I can see how that could have happened. But not every Hispanic person who lived in Patchogue was undocumented. Hector Sierra, the person who was attacked right before Marcelo Lucero and Angel Loja, was a naturalized citizen born in Colombia. So I think people who were Hispanic in Suffolk County were fair game. Nobody was going to stop and ask you, "Do you speak English? Do you have papers? How long have you lived here?" It was an anti-Hispanic feeling even if they wouldn’t put it that way. In their words they would say it was against quote unquote "illegals." But I think illegality is difficult to separate from being Hispanic in this country.

During the trial, even the judge, when he was asking [potential jury members] about their biases, he asked the pool, "Do you have any ‘Spanish’ friends?" Spanish as in the language, or as in the country. So the language and the ethnicity have become intrinsically linked with illegality in certain areas of the country. Not so in others, but it was certainly true in Suffolk County.

Young people are the ones who commit the most hate crimes, and they attack in groups, they tend to be male, and they tend to be on drugs and alcohol. But they tend to be fueled more by seeking thrills than by bigotry. So they’re hate crimes in the sense that they are clearly looking for a certain type of target. They utter certain words and phrases during the attack. But the real motivation may have been just thrill-seeking, just because it’s fun and these people don’t matter anyway and no one cares. And I think that’s the message they were getting from the grown-ups. I don’t mean their parents, I mean everyone, just about everyone in their community.

What has the path toward healing looked like for the town?

In Patchogue there was an immigrant attack in April. The mayor said it wasn’t clear if it was a hate crime or a crime of opportunity. A lot of undocumented immigrants carry cash on them because they cannot be paid in checks. After that, two others were attacked in East Patchogue, nearby. It’s kind of alarming that it keeps going on, but on the other hand the mayor was happy that the immigrants went to him first. That meant the lines of communication have been opened. That they did not go home quietly as they used to before and now are seeking help. To me, that’s healing. Other than that, Marcelo’s brother Joselo has picked up his brother’s memory in a very graceful and courageous way. There’s a vigil in the town every November. 

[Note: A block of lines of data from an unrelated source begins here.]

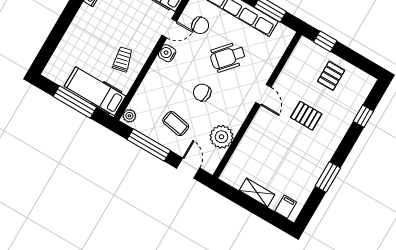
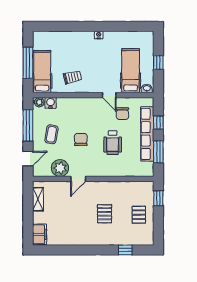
water cooler: (167, 53) -> (51, 103), moved
wheelchair: (228, 57) -> (113, 143), turned -131
pallet: (331, 76) -> (139, 215), turned 90
door: (263, 95) -> (78, 179), moved
window: (328, 177) -> (74, 250), removed
shelving: (257, 192) -> (38, 199), moved
filing cabinet: (286, 207) -> (40, 234), width x2.00

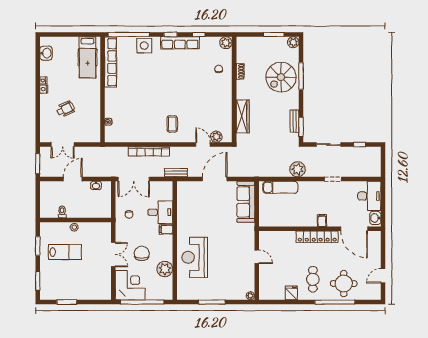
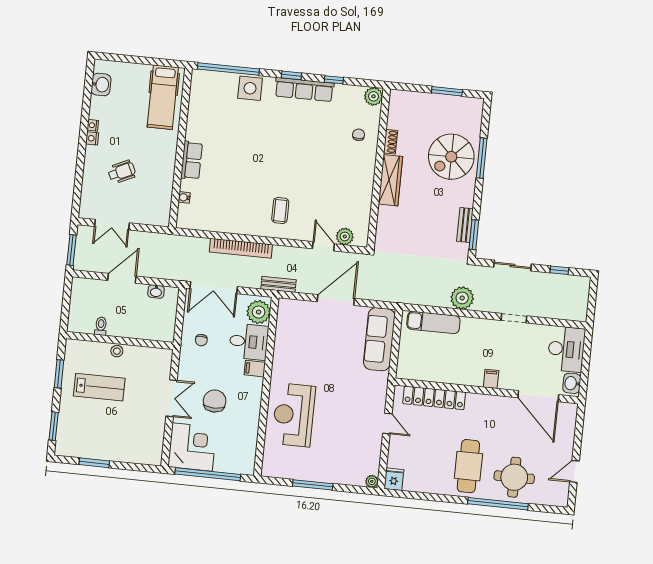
plant: (293, 42) -> (475, 106), removed
row of seats: (111, 62) -> (192, 160), moved, width x0.50
wardrobe: (243, 116) -> (391, 180), moved
locker: (317, 237) -> (434, 398), moved
plant: (165, 269) -> (259, 312), moved
cafe table: (313, 279) -> (468, 466), width x1.37, depth x1.35
fridge: (291, 293) -> (394, 479), moved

I didn’t go this year but in the past they were community events. There were truly many people from many segments of society at these vigils. It’s hard to know what people have in their hearts or what they say at home but it seems to be a safer, nicer place now according to what some immigrants have told me. A high school student said there’s no longer a hallway just where Hispanic students congregate at school. Some of them even have lunch together. There is a soccer tournament in which everyone plays. A lot of it is symbolic, but I think symbols, like words, add up.